Sometimes people just have old shrubs that are half-dead and ratty. Amazingly, lots of people feel they need the “permission” of someone “official” to cut down or rip out ugly, half-dead stuff! I tell them, “Hey, if it’s dead, cut it off. If you don’t like it, rip it out!” Jeez … liberation by shovel. Go figure.
What is curious about the whole comment was not only that someone felt they needed that permission to effect a change in their existing landscaping, but that they realised they had that need, and were thankful for the opportunity.
But gardeners don’t really need my “permission” to remove ugly, half-dead or unwanted plants from their landscape. It’s their yard. They come to classes to get questions answered, and a whole bunch of information on a topic that is organised into fairly painless, digestible bites, with data to take home and review at their leisure.
It’s not just gardeners. Many people feel they need permission to make changes in their lives.
Sometimes when people make changes, they face opposition by others. It’s not just replacing grass with flowers, getting a different haircut, or switching a college major. When people make internal changes, they also change interpersonal dynamics. Even if the internal changes and the resulting interpersonal dynamics are healthier, the others who benefitted in some way from the old dynamics (however dysfunctional) are vested in keeping the status quo.

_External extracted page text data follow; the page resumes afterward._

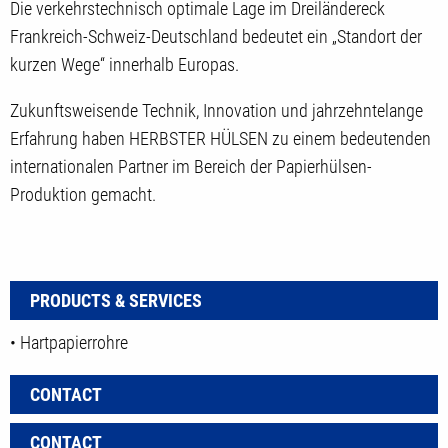
Die verkehrstechnisch optimale Lage im Dreiländereck
Frankreich-Schweiz-Deutschland bedeutet ein „Standort der
kurzen Wege“ innerhalb Europas.
Zukunftsweisende Technik, Innovation und jahrzehntelange
Erfahrung haben HERBSTER HÜLSEN zu einem bedeutenden
internationalen Partner im Bereich der Papierhülsen-
Produktion gemacht.
PRODUCTS & SERVICES
• Hartpapierrohre
CONTACT
CONTACT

When we ask others for permission to change, sometimes we are not asking for permission so much as encouragement and reassurance that the idea is sound and that others will be supportive.
There’s a phrase one hears sometimes, “Bloom where you grow.” Like other trite homilies, it pretends to be profound, and sometimes is used to beneficial effect. It can mean, “Find imaginative and happy ways of making the best use of what you have to work with in life.” This is fine.
I’ve also heard the same trite phrase used in very negative ways. That probably sounds odd; surely I misunderstood. But no, sweet little fluffy homilies can be used to smother people just as can feather pillows. “This is what you’ve been given, and you shouldn’t hope for or ask for anything else; don’t you go getting above yourself.” Instead of a volunteer flower blooming beside the sidewalk, the person has become the target of a merciless Procrustean “turf-head” who is adamant about keeping everything shaved down to an even height.
Here the gardener can well understand the plight of the little girl in The Secret Garden:
“Might I,” quavered Mary, “might I have a bit of earth?”